• [Consigne écrite 1]: Transcrivez fidèlement le passage du texte sur la poésie contre le clergé qui commence aux mots « Ainsi serait-il possible, en » et s'arrête après les mots « d’altro modo prelia. ».
• [Consigne écrite 2]: Rédigez la suite du texte sur la poésie contre le clergé en reprenant juste après sa dernière phrase.

• [Texte étudié]:
▬▬▬▬▬▬

Voici un chevalier, paré d’or et de pierres précieuses. Il porte beau, il semble fier, arrogant, conquérant. Sur son élégant manteau, on distingue les clefs de saint Pierre, et par cela il montre qui l’envoie guerroyer: il obéit à l’Église de Rome, il dit se battre pour Dieu.

Face à lui est un autre chevalier, humble, aux couleurs sang et or. Sur son modeste blason, on peut voir une plume, instrument de l’écriture et de la poésie, ainsi que la croix des comtes de Toulouse, symbole de l’ardente et farouche résistance au nom du Droit, au nom de l’Équité. Entre la plume et la croix se dresse le glaive de la Divine  Justice. Car ce chevalier est le véritable champion de Dieu.

Ainsi serait-il possible, en quelques coups de crayon, d’illustrer - sinon de résumer - l’objet de notre étude: la poésie, au nom de Dieu et de sa Loi bafouée, lutte contre les excès d’un clergé fourvoyé. C’est Guilhèm FIGUIERA qui s’en prend à Rome dans une terrible diatribe, c’est Dante ALIGHIERI qui voue certains papes à l’enfer, c’est Jacopone da TODI qui provoque Boniface VIII:

«Puoi, se te vol’provare
e meco essercetare,
non de questa materia
ma d’altro modo prelia.
Si tu sai sì schirmire
che mi sacci ferire
tengo te bene esperto,
se mi fieri a scoperto:
c’aio dui scudi a collo,
e s’io no i me ne tollo,
per secula infinita
mai non temo ferita.»

Une question pourrait se poser, avant d’amorcer cette étude des attaques contre le clergé: dans une recherche sur des oeuvres poétiques - recherche a priori exclusivement littéraire: peut-on (ou doit-on) s’intéresser à des thèmes religieux ou concernant la religion? D’aucuns ont déjà montré en maintes occasions l’importance et la valeur de certaines compositions à caractère politique ou historique. Mais le côté religieux, il faut bien le dire, a souvent été délaissé. Et c’est là, sans aucun doute, une lacune considérable. Ecoutons à ce propos Jean CHELINI:

«L’histoire du Moyen-Age, en particulier, deviendrait incompréhensible si l’on voulait en écarter les aspects religieux.»

▬▬▬▬▬▬

• [Bloc de données]:
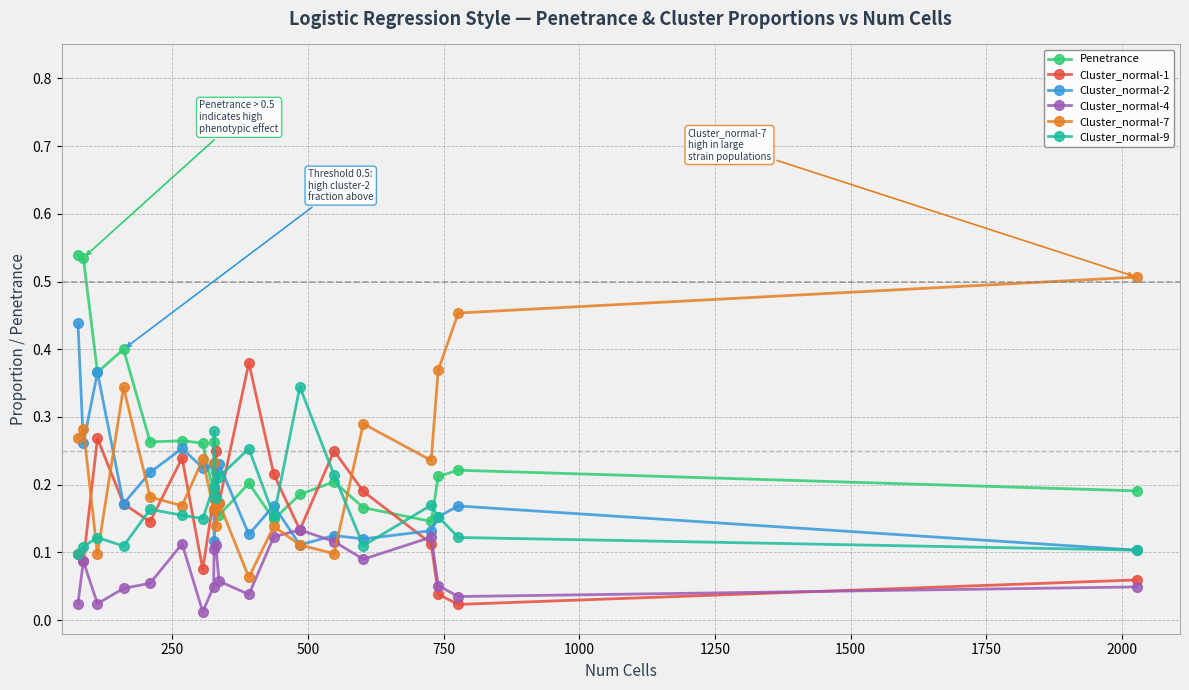

After their last crossing, which series has the higher values: Cluster_normal-7 or Penetrance?

Cluster_normal-7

▬▬▬▬▬▬

• [Résultat de l'exercice 1]:
Ainsi serait-il possible, en quelques coups de crayon, d’illustrer - sinon de résumer - l’objet de notre étude: la poésie, au nom de Dieu et de sa Loi bafouée, lutte contre les excès d’un clergé fourvoyé. C’est Guilhèm FIGUIERA qui s’en prend à Rome dans une terrible diatribe, c’est Dante ALIGHIERI qui voue certains papes à l’enfer, c’est Jacopone da TODI qui provoque Boniface VIII:

«Puoi, se te vol’provare
e meco essercetare,
non de questa materia
ma d’altro modo prelia.

• [Résultat de l'exercice 2]:
L’histoire du Moyen-Age ne peut faire fi des aspects religieux car ils sont incontestablement liés très étroitement aux autres aspects, et les négliger constituerait à n’en pas douter une grave mutilation du patrimoine européen (francais, italien et occitan avant tout), auquel on ôterait certaines de ses pages essentielles.

Or, qu’arive-t-il si nous nous intéressons aux nombreuses études portant sur la poésie médiévale? Il n’est nul besoin de s’appesantir sur la question pour s’apercevoir que le thème des invectives anti﷓cléricales est un champ d’investigations étonnamment peu exploré par la critique. Pourquoi ces zones d’ombre? Pourquoi ne peut-on trouver d’éléments d’une réelle importance que dans des ouvrages  traitant de sujets plus larges?

Les traces les plus visibles d’une recherche (ou de quelque embryon de recherche) dans ce domaine se retrouvent principalement dans des Histoires Littéraires (CAMPROUX, JEANROY, ou LAFONT & ANATOLE) , une analyse plus vaste (Suzanne THIOLIER-MEJEAN) , un recueil de textes (René NELLI)  et des articles allemands d’ailleurs fort opportunément cités par Suzanne THIOLIER-MEJEAN . Et encore, tout ne nous intéressera pas dans ces ouvrages (dans celui de Madame THIOLIER-MEJEAN, qui est la seule véritable oeuvre critique à notre disposition, pour qui s’en tiendrait strictement au libellé de notre sujet, seules les pages 340 à 360 seraient pertinentes, ce qui est bien peu) .

D’autres ouvrages encore présentent quelques éiéments intéressants, mais noyés dans des thèmes plus larges, moraux ou politiques concernant toute la société. Parmi ces ouvrages se rangent notamment La vielle et l’épée, de Martin AURELL  et Burlesque et Obscénité chez les troubadours, de Pierre BEC.  L’absence quasi totale d’ouvrages critiques est certes un handicap sur le chemin de la facile compilation, mais elle représente plutôt à nos yeux, la garantie d’une recherche menant vers une vraie découverte ﷓ aussi modeste soit-elle ﷓, et donc plus intéressante pour le chercheur ainsi que (il faut l’espérer!) pour son auditoire. Quoi qu’il en soit, cette pénurie d’ouvrages traitant de la question étudiée impose une stratégie - qui est loin de nous déplaire - qui consiste à «aller aux sources», c’est-à-dire à partir, avant toute chose, des textes.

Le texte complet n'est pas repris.